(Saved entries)
---

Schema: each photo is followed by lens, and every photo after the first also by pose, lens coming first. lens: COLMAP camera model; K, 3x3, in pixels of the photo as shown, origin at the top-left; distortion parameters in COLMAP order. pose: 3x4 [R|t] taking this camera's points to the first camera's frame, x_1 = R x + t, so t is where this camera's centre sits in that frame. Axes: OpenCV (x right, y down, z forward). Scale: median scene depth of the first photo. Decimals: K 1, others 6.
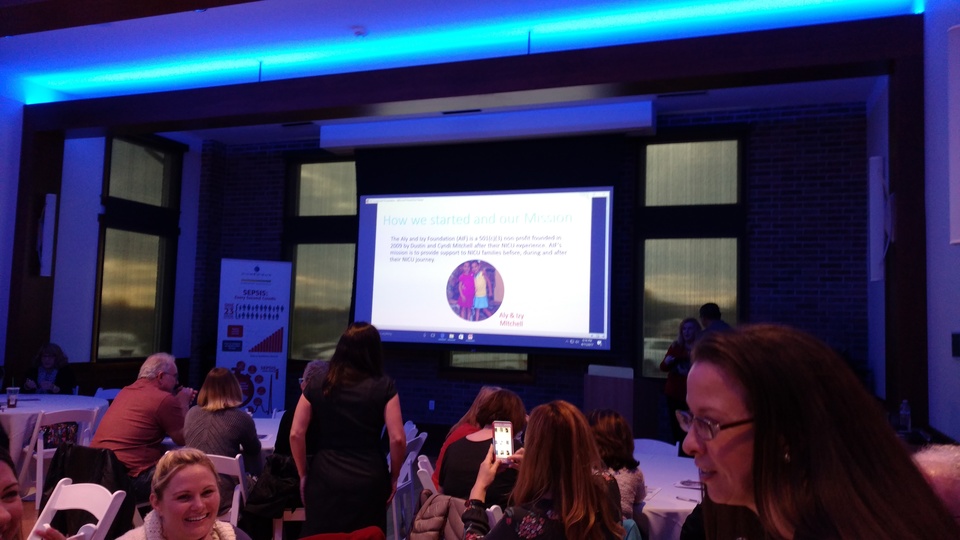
lens RADIAL K [[768.6, 0, 482.0], [0, 768.6, 265.7], [0, 0, 1]] dist [0.009294, -0.001527]
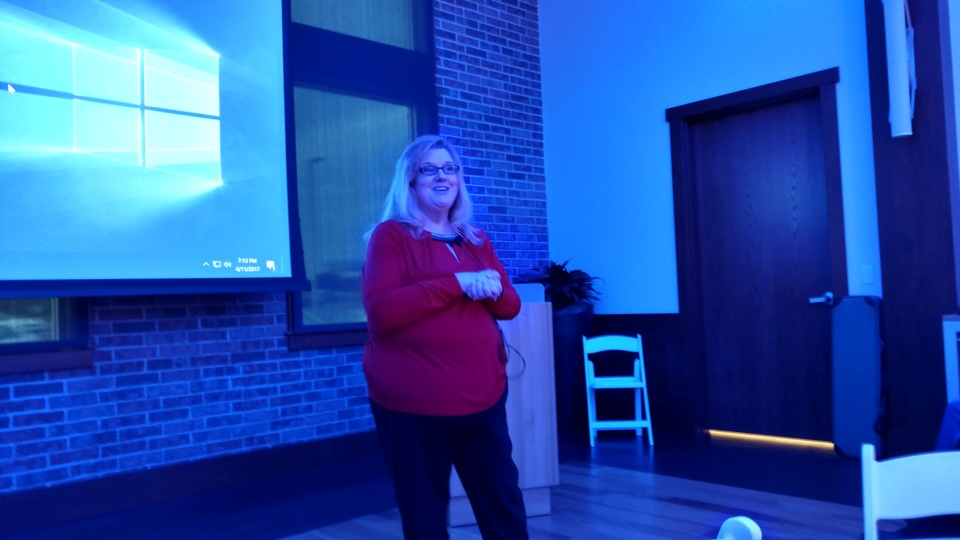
lens RADIAL K [[768.6, 0, 491.3], [0, 768.6, 277.5], [0, 0, 1]] dist [0.009294, -0.001527]
pose [[0.425711, -0.018750, 0.904665, -0.234236], [-0.015741, 0.999481, 0.028123, 0.089448], [-0.904722, -0.026213, 0.425195, 0.634455]]
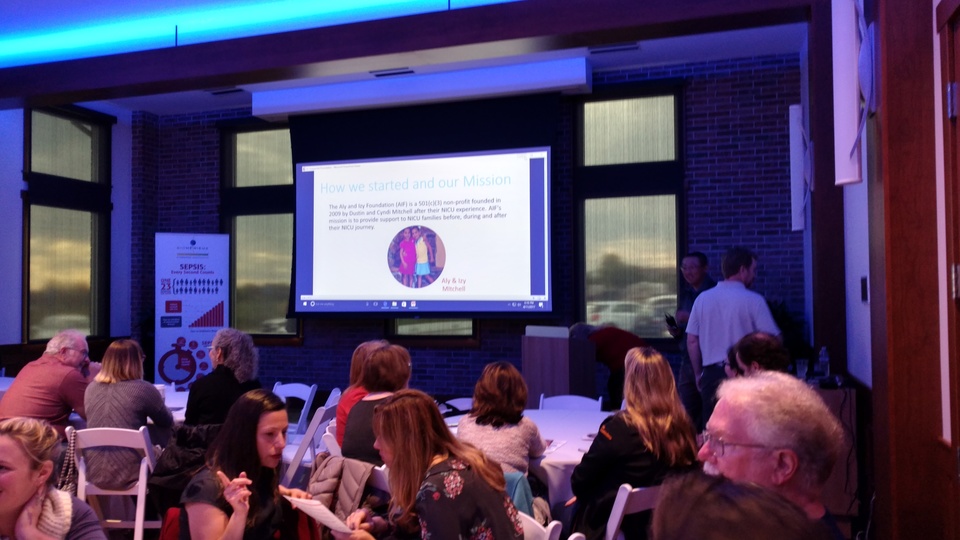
lens RADIAL K [[768.6, 0, 481.2], [0, 768.6, 273.9], [0, 0, 1]] dist [0.009294, -0.001527]
pose [[0.998720, -0.034394, 0.037084, 0.038410], [0.032564, 0.998274, 0.048867, 0.009045], [-0.038701, -0.047597, 0.998117, 0.010977]]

---

(The problem) The data above needs to be retyped exactly, with the images left out.

(Output of the task)
Schema: each photo is followed by lens, and every photo after the first also by pose, lens coming first. lens: COLMAP camera model; K, 3x3, in pixels of the photo as shown, origin at the top-left; distortion parameters in COLMAP order. pose: 3x4 [R|t] taking this camera's points to the first camera's frame, x_1 = R x + t, so t is where this camera's centre sits in that frame. Axes: OpenCV (x right, y down, z forward). Scale: median scene depth of the first photo. Decimals: K 1, others 6.
lens RADIAL K [[768.6, 0, 482.0], [0, 768.6, 265.7], [0, 0, 1]] dist [0.009294, -0.001527]
lens RADIAL K [[768.6, 0, 491.3], [0, 768.6, 277.5], [0, 0, 1]] dist [0.009294, -0.001527]
pose [[0.425711, -0.018750, 0.904665, -0.234236], [-0.015741, 0.999481, 0.028123, 0.089448], [-0.904722, -0.026213, 0.425195, 0.634455]]
lens RADIAL K [[768.6, 0, 481.2], [0, 768.6, 273.9], [0, 0, 1]] dist [0.009294, -0.001527]
pose [[0.998720, -0.034394, 0.037084, 0.038410], [0.032564, 0.998274, 0.048867, 0.009045], [-0.038701, -0.047597, 0.998117, 0.010977]]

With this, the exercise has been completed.